## Set exercise
Answer these from the brawl account:
1. What chant did the crowd take up?
2. What did Holloway jump onto?
3. What did some Bearcats fans throw at the Xavier players?
— Begin Passage shown —
Several others scuffled, but most refrained from punches, seeking only to separate the angered college students on the floor.
It was at this point that the crowd had grown angry, with boos and sounds of embarrassed astonishment echoing throughout the arena.
The teams were separated, and eventually UC was ushered
off the court to the locker room to the chorus of negative comments.
The crowd then turned to support, and being XU fans in the majority, chants of "Let's go Muskies!" rang out as a bloodied Kenny Frease flaunted his wounds around the entirety of the court.
Holloway jumped up on to the official's table to spur on the chants with many inappropriate gestures, and the crowd carried louder as he did. The small band of UC fans behind their bench began cursing at the team and the injured Frease as he passed by, blood streaming as his screams rang out back at them.
And following the game there were no fights in the parking lot to be seen, no cuss words exchanged, just utter shock and embarrassment for both sides' fans. Sure the XU students were rowdy, but the closest fans got to crossing the line was a soda cup thrown by some Bearcats fans at Xavier players while they flaunted around the court following the fray.
So who or what is to blame?
One could say the coaches for not regulating their own players, but they aren't able to hear all that is going on on the floor, and Mick Cronin seems to have done all he could to alert officials to the escalating situation, both trying to call timeout in the final seconds and communicating the trash talk.
— End Passage shown —
— Begin Stored rows —
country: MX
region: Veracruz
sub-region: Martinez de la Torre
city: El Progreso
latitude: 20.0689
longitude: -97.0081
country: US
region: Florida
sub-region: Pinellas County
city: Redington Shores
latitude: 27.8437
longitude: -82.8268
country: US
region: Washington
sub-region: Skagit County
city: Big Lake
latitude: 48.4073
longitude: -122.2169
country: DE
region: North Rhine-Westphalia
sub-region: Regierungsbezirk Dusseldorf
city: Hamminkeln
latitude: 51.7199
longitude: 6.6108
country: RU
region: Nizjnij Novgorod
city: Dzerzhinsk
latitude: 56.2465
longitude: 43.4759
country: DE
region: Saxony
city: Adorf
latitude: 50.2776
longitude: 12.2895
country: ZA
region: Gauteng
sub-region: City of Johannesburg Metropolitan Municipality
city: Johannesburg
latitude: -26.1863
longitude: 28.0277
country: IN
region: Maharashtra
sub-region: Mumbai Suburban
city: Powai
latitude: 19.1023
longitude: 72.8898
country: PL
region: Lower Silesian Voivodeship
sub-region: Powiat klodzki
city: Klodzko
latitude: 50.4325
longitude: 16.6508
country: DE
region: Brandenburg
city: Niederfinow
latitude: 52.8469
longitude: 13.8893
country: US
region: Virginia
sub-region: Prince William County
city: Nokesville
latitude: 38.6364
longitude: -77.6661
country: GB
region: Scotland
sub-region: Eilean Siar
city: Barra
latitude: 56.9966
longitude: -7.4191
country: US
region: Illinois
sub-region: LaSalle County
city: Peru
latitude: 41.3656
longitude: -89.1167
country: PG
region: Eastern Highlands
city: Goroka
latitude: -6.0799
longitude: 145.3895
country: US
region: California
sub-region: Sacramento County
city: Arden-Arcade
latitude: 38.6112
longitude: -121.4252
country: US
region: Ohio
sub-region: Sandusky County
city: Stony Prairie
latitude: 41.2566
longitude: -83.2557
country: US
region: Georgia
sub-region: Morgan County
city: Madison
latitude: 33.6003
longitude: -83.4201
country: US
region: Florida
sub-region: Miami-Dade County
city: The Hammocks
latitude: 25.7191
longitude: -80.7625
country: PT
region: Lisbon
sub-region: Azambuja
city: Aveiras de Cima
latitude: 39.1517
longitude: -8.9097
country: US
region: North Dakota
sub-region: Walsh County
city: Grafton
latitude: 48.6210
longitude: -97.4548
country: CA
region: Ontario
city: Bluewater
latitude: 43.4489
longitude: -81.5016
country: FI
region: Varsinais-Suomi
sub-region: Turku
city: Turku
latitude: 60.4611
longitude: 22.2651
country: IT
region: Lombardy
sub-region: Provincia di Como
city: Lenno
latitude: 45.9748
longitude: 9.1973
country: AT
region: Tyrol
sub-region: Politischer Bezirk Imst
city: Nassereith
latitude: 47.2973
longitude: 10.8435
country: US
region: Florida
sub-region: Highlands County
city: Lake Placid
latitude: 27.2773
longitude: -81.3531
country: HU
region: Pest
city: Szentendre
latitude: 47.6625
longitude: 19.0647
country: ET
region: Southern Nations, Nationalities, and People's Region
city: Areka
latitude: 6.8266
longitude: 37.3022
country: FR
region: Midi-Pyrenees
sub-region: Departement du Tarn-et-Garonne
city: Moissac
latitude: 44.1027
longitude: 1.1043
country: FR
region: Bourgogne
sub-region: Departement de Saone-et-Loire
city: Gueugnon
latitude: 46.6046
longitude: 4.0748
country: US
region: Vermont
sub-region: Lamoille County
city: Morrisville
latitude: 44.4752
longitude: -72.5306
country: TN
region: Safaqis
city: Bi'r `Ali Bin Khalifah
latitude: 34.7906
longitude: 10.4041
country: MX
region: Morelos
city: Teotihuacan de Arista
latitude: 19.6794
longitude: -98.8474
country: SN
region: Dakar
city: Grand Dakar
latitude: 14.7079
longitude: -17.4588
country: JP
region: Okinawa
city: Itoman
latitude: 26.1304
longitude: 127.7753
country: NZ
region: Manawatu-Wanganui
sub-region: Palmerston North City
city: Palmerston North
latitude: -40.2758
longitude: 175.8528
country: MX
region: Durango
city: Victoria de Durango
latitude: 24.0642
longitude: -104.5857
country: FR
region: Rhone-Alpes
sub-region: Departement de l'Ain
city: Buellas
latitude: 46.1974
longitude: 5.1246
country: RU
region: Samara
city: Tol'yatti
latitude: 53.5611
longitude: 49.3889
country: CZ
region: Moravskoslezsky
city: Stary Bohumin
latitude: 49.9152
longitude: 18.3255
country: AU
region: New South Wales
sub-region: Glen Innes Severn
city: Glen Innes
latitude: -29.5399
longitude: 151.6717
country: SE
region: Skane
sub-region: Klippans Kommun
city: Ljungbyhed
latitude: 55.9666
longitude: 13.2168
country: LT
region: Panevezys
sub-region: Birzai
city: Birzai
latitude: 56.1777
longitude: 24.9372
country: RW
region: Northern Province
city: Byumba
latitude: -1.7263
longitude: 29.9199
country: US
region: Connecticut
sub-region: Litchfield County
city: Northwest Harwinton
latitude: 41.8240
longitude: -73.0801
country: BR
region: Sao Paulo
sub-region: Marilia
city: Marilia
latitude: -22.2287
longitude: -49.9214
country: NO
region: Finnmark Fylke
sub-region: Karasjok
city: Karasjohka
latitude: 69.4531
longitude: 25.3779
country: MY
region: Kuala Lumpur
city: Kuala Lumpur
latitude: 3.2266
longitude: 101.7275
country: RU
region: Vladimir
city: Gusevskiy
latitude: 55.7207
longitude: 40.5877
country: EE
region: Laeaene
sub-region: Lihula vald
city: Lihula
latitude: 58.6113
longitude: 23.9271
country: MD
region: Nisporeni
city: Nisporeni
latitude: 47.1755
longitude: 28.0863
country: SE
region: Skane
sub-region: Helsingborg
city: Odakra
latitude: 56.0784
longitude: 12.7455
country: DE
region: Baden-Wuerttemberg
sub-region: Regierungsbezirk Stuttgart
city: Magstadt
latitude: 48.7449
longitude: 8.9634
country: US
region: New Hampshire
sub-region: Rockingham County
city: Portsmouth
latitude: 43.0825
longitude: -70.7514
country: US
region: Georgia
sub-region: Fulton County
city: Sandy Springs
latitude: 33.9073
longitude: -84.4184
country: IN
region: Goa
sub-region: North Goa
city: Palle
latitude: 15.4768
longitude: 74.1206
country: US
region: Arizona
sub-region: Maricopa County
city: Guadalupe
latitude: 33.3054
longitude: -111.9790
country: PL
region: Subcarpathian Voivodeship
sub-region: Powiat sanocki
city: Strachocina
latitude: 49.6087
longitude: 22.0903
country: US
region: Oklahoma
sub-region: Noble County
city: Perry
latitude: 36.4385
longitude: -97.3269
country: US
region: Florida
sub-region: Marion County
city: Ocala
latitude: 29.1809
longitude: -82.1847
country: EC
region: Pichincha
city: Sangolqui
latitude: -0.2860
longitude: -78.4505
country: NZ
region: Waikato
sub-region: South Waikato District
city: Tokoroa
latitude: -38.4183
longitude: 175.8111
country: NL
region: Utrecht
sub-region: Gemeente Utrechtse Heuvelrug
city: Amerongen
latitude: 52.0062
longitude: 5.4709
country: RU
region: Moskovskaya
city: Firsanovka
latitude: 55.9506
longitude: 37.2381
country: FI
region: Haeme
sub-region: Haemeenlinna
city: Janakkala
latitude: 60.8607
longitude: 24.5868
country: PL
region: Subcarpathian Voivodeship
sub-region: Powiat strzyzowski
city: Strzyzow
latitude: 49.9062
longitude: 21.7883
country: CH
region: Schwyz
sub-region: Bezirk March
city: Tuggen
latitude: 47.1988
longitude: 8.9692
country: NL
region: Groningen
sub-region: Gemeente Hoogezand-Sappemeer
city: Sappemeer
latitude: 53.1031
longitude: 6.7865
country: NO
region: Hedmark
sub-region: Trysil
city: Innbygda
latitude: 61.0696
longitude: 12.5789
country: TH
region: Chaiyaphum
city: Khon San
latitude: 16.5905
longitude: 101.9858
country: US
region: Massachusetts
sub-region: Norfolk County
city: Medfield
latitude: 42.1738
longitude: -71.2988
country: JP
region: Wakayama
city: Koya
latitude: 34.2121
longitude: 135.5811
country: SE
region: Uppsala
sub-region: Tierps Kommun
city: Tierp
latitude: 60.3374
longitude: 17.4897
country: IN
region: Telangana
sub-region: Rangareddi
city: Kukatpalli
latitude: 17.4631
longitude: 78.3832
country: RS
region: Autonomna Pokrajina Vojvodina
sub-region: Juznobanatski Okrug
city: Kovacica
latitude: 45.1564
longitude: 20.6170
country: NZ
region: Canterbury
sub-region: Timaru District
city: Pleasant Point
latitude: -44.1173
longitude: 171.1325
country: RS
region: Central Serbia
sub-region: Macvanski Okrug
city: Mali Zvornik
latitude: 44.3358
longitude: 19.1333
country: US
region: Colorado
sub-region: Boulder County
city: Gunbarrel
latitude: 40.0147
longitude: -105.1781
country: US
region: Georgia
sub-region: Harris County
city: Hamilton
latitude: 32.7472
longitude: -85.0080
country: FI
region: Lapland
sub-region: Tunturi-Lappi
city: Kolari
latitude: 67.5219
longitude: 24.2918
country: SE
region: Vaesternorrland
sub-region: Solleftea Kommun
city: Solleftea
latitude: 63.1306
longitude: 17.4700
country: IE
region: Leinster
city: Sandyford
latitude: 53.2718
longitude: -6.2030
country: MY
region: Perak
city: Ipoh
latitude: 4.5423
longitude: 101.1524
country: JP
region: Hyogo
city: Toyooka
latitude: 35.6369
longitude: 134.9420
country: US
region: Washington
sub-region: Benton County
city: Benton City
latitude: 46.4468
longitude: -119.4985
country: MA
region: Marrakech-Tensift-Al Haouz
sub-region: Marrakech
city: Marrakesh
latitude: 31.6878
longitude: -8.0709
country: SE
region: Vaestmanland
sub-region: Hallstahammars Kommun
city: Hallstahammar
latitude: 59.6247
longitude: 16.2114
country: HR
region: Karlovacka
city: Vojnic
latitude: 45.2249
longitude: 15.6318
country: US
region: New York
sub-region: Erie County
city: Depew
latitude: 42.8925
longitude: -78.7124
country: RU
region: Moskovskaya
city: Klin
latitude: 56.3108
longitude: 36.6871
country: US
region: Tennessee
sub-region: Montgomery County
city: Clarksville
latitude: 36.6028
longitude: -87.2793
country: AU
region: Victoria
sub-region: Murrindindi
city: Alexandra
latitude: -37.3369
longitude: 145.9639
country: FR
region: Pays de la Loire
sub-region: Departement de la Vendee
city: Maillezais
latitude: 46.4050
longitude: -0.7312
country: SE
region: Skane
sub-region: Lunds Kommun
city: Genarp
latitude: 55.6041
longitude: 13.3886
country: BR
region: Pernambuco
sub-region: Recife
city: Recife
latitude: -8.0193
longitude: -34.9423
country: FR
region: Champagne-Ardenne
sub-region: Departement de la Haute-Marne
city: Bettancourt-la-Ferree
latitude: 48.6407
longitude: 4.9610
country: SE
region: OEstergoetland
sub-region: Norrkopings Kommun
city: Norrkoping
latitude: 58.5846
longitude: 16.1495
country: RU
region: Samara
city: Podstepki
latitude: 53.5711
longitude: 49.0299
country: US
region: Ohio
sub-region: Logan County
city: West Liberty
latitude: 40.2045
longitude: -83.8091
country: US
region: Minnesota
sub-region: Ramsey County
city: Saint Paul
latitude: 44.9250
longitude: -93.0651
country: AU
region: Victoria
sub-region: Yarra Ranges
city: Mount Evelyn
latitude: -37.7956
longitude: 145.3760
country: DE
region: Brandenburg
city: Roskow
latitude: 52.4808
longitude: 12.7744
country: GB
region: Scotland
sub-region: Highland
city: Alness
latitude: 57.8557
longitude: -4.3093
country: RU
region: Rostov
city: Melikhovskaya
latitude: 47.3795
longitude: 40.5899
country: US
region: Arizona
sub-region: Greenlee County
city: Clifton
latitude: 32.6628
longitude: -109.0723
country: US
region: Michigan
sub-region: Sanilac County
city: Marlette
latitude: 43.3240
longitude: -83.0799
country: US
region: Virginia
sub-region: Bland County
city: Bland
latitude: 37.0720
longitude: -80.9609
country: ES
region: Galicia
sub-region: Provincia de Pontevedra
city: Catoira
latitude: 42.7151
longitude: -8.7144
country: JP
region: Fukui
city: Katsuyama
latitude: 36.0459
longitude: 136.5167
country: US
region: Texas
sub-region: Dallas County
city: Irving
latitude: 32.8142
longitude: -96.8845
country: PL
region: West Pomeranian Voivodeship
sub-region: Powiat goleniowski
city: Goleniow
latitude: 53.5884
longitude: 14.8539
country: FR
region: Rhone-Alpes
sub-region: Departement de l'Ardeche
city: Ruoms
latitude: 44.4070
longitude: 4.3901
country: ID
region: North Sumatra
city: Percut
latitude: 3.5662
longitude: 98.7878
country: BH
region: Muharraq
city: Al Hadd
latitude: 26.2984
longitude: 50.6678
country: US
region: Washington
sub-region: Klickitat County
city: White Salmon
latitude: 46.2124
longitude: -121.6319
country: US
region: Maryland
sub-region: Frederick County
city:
— End Stored rows —
## Exercise solution
1. "Let's go Muskies!"
2. The official's table
3. A soda cup